→ Your objective
Going through the entries, how many lines include the string "REST"? Answer only with the number.

□ □ □ □

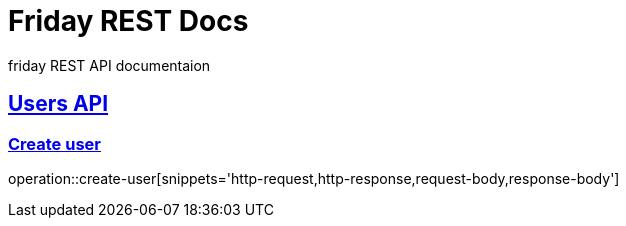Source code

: = Friday REST Docs

friday REST API documentaion

:doctype: book
:icons: font
:source-highlighter: highlightjs // 문서에 표기되는 코드들의 하이라이팅을 highlightjs를 사용
:toc: left // toc (Table Of Contents)를 문서의 좌측에 두기
:toclevels: 2
:sectlinks:

[[users-API]]
== Users API

[[create-user]]
=== Create user
operation::create-user[snippets='http-request,http-response,request-body,response-body']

□ □ □ □

→ Reply
2